Neither Wan Long nor China’s leaders are fools. They know that, historically, when the human beings have no food, political unrest follows. The Chinese must resolve their farm-city food equation; it’s in the world’s best interest that they do so.
If that requires the Chinese to buy American expertise, please: have at it! Better that than political turmoil that will make the events of 1949 or the Cultural Revolution look like small potatoes indeed. Only this time, every person on the planet will be dragged into the chaos. If the sale of Smithfield can help prevent that, more power to it and to Shuanghui International.
But at a time when American agriculture is under attack from Pollanist reformers, and many people crusade to transform modern livestock production into a pastoral, but antiquated, idyll, the Smithfield sale reminds us of the benefits of our meat supply system. If we turn our backs on it, we may not like the return to the past that our future will become.
*1: Americans began shifting to a consumer economy about a century ago. The project gained impetus during the Great Depression of the 1930s. President Franklin Roosevelt’s New Deal aimed at “priming the pump”: putting money into Americans’ pockets so that they could buy stuff and thus generate employment.
But Americans began the transition to a consumer economy only after they’d successfully built a “producer” economy: During the nineteenth century, Americans focused on building transportation infrastructure as well as factories for the manufacture of goods that furthered industrial development: rail ties and sewer pipes, machine tools and steam engines. By the end of the nineteenth century, that foundational structure was in place and they shifted their attention to manufacturing consumer goods — radios, clothing, cosmetics, and cars.
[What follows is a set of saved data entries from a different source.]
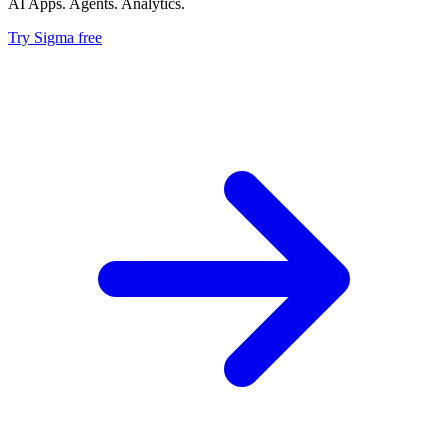
AI Apps. Agents. Analytics.
Try Sigma free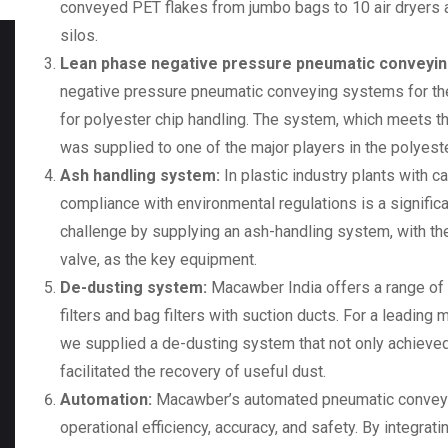
conveyed PET flakes from jumbo bags to 10 air dryers a
silos.
Lean phase negative pressure pneumatic conveyi
negative pressure pneumatic conveying systems for the
for polyester chip handling. The system, which meets t
was supplied to one of the major players in the polyest
Ash handling system:
In plastic industry plants with c
compliance with environmental regulations is a signifi
challenge by supplying an
ash-handling system
, with 
valve, as the key equipment.
De-dusting system:
Macawber India offers a range of d
filters and bag filters with suction ducts. For a leading 
we supplied a de-dusting system that not only achieved
facilitated the recovery of useful dust.
Automation:
Macawber’s automated pneumatic conveyin
operational efficiency, accuracy, and safety. By integrat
Americans bought such goods prior to twentieth century, of course, and they continued to invest in and manufacture producer goods after consumer consumer gained supremacy. But in the twentieth century, the economy revolved around making and getting (relatively) unnecessary “stuff.”
*2: Getting to “cheap food” isn’t as easy as it sounds because it requires a society to overcome the “paradox of plenty”: When food is abundant and supplies are greater than demand, consumers enjoy low prices, but food producers — farmers — earn little profit. If the reverse is true and demand outstrips supply, food prices rise. Farmers profit, but consumers howl.
Thus the fundamental contradiction of a consumer economy: the paradox of plenty (or, as farmers call it, the pain of plenty). Urbanites demand that farmers produce an abundance of foodstuffs. But if farmers comply, they earn little profit and so either can’t or won’t produce more. And so the consumer economy has grown hand-in-hand with one of the great balancing acts of American politics: the need to guarantee cheap food on one hand and income parity for farmers on the other, a need that spawned the programs and policies known collectively as “farm subsidies.” This balancing act was and still is complicated by the fact that most Americans live in cities and don’t produce their own food.